* Exercise instructions *
A. Rewrite the passage on hummingbird flight from "Evolution and Systematics" up to and including "and Miller 2003:235)", putting "nectar feeders" in place of "nectarivores".
B. Supply the next part of the passage on hummingbird flight, beginning after its final sentence.

* Text shown *
*-*-*
Evolution and Systematics
Hummingbirds hover in flight to gather nectar thanks to several physiological mechanisms.
"Hummingbirds are highly evolved, specialized nectarivores. Their feeding behavior requires the ability for hovering flight, a mode of locomotion that necessitates specific skeletal, muscular, physiological, and metabolic adaptations." (Fowler and Miller 2003:235)
"The most highly specialised of all nectar-feeding birds, however, are South American - hummingbirds...They can beat their wings so swiftly and articulate them so accurately that they can hang in the air in front of a flower." (Attenborough 1995:118)
*-*-*
* Collected material *
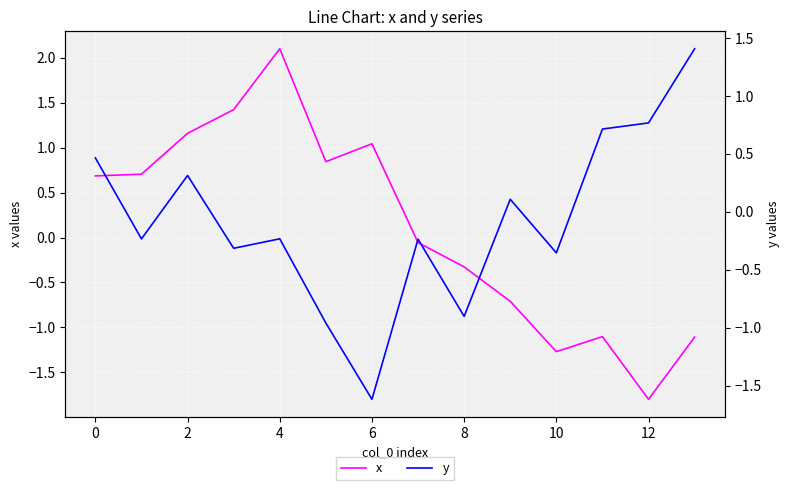

What is the difference between the x values at 8 and 12?

1.5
*-*-*
* Responses to the exercise *
A.
Evolution and Systematics
Hummingbirds hover in flight to gather nectar thanks to several physiological mechanisms.
"Hummingbirds are highly evolved, specialized nectar feeders. Their feeding behavior requires the ability for hovering flight, a mode of locomotion that necessitates specific skeletal, muscular, physiological, and metabolic adaptations." (Fowler and Miller 2003:235)

B.
"Hummingbirds and insects have evolved for sustained hovering flight from vastly different ancestral directions, and their distinct phylogenies underlie the differences in their aerodynamic styles. In all other birds—and, presumably, hummingbird ancestors—the downstroke provides 100% of weight support during slow flight and hovering [hummingbirds today, produce 75% of their weight support during the downstroke and only 25% during the upstroke]. Given that many birds possess the mass-specific power (using anaerobic metabolism) to hover for short periods, the selective pressure on hummingbird ancestors was probably for increased efficiency (resulting in stiff wings with greatly simplified kinematics), and an upstroke muscle (the supracoracoideus) that makes the recovery stroke rapid, while contributing enough to the hovering power requirements to allow the downstroke muscle (the pectoralis) to operate within its aerobic limits. In other words, this pseudosymmetrical wingbeat cycle is good enough, and although hummingbirds do not exhibit the elegant aerodynamic symmetry of insects, natural selection rewards 'good enough' as richly as it does our aesthetic ideals." (Warrick et al. 2005:1096)
Learn more about this functional adaptation.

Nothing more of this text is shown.